Trois siècles après sa mort, Louis XIV, « le Grand », le « Roi-Soleil », continue de passionner les historiens et le public. Loin de s’enfoncer dans les méandres de la politique louisquatorzienne, cet article se propose de montrer deux facettes de l’exceptionnelle personnalité du souverain.

Louis XIV par Durendal.

Louis XIV par Durendal.

Le boulimique sensuel

Né avec une bouche déjà meublée, chose exceptionnelle, les premières dames que Louis XIV fait souffrir sont ses nourrices. Tout jeune encore, il est initié à l’art d’agir avec les femmes par la baronne de Beauvais, une mégère laide et borgne, qui ne tarde pas à lui faire perdre son innocence dans ses bras.

Depuis, le futur Roi-Soleil semble n’être venu sur terre que pour l’amour et la volupté. Il a eu des relations avec, successivement : Lucie de La Motte Argencourt, Mlle de Marivault, Olympe Mancini, Marie Mancini, Marie Thérèse d’Autriche, Hortense Mancini, Henriette d’Angleterre, Françoise-Louise de La Baume de Blanc, Catherine de Gramont, Mme de Montespan, Princesse de Soubire, Mlle de Louvigny, Mlle de Montmorency-Laval, Isabelle de Ludres, Marie-Anne de Wurtemberg, Mlle de Grancey, Mlle de Rouvroy, Mmede Marans, Mme Françoise d’Aubigné…

« J’ai fait ce que j’ai pu pour ne pas offenser Dieu et ne pas m’abandonner à mes passions, explique Louis XIV à sa mère qui passe son temps à le sermonner, mais je suis contraint de vous avouer qu’elles sont devenues plus fortes que ma raison. Je ne puis plus résister à leur violence, et je ne me sens même pas le désir de le faire. »

En effet, le Roi-Soleil devient, à 40 ans, un boulimique sensuel. Il faut attendre l’influence de la prude et dévote Mme de Maintenon pour le voir racheter ses fautes.

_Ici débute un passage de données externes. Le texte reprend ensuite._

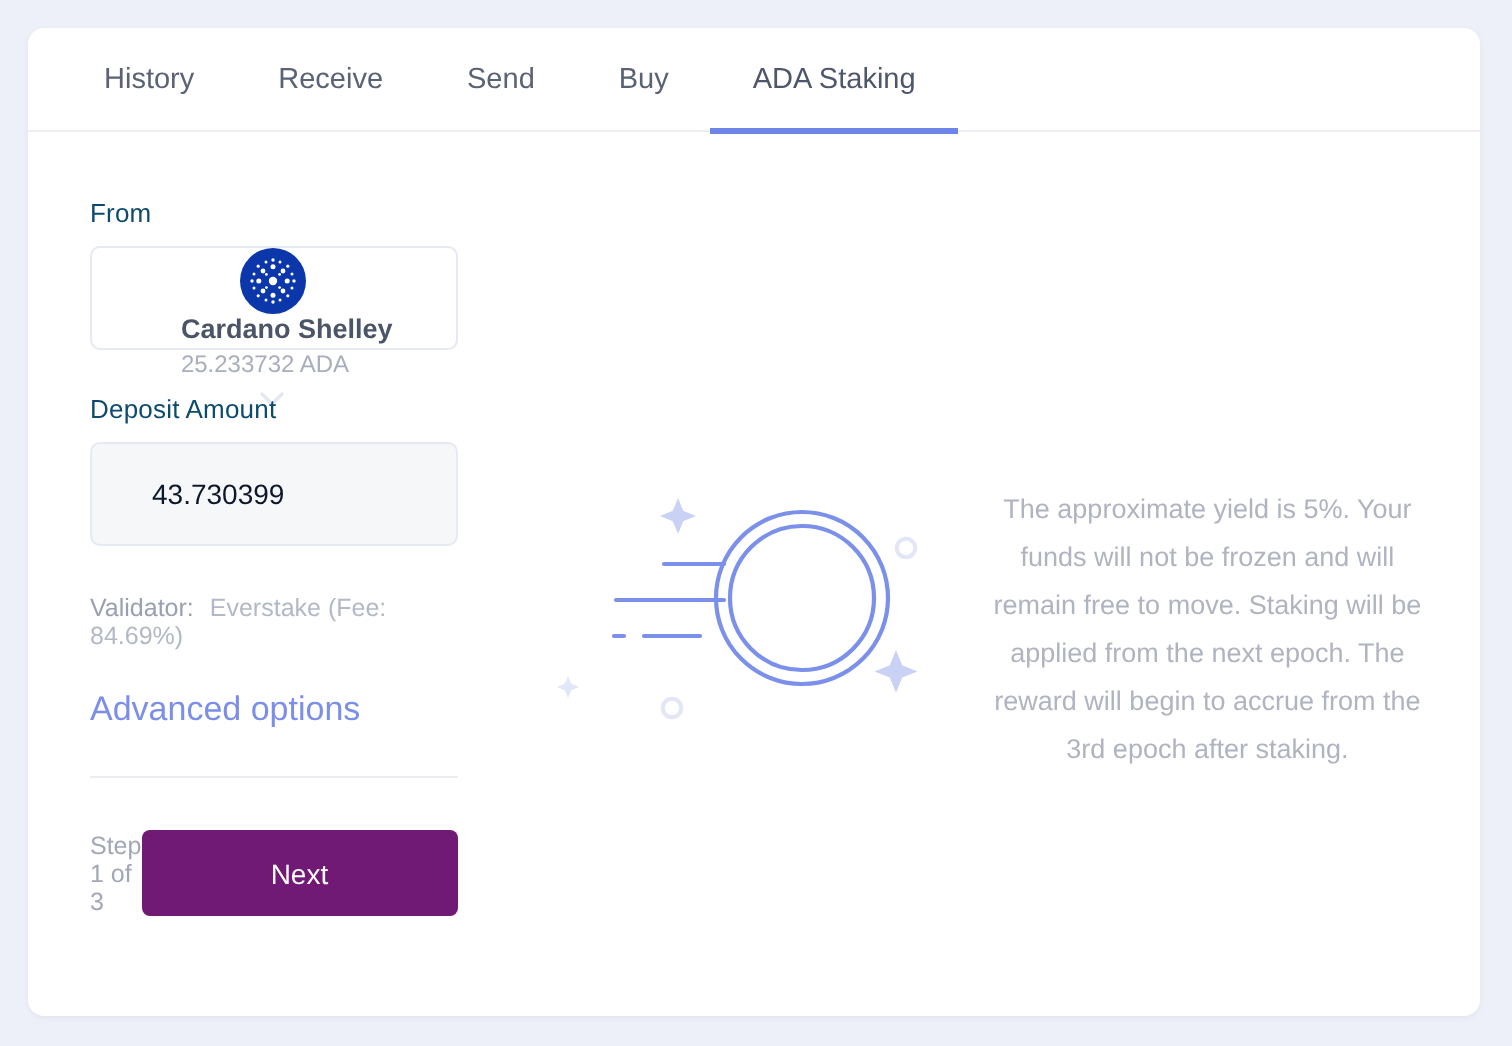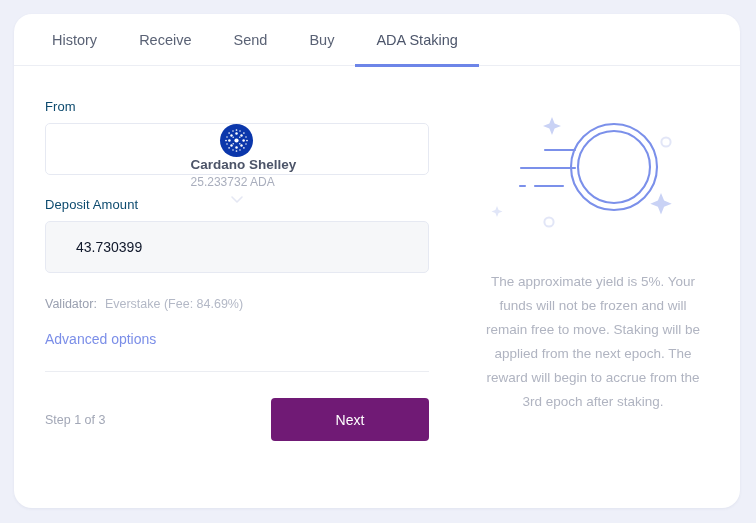"History" .card { border-radius: 18px -> 8px }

L’amoureux des fêtes fastueuses

Louis XIV montre un indéniable tempérament d’artiste. Il aime la musique et joue la guitare. Il adore danser et il est d’ailleurs l’un des plus brillants danseurs de l’époque. Avant son mariage, il anime une trentaine de ballets et ne refuse pas des rôles de bouffon. Il veut la cour à son image : gaie, jeune, épanouie et nourrie de distraction. Il s’enivre de promenades nocturnes en gondole, de somptueux soupers, de bals, de feux d’artifice, de comédies et de parties de chasse.

La magie qui anime les fêtes en fait des contes de fées. La château de Versailles est une ruche bruissant au cours de l’année de distractions multiples qui débutent depuis le lever jusqu’au coucher de Sa Majesté : messe, dîner, promenade, jeux, carnavales, opéras, théâtre… sans oublier les mariages et les naissances dans la famille royale. La vie à la cour est ponctuée par les divertissements que Louis XIV offre à la noblesse. Artiste-né, le souverain n’aime jamais autant les arts que lorsqu’ils servent à célébrer son règne et à mettre en scène son autorité sur les hommes.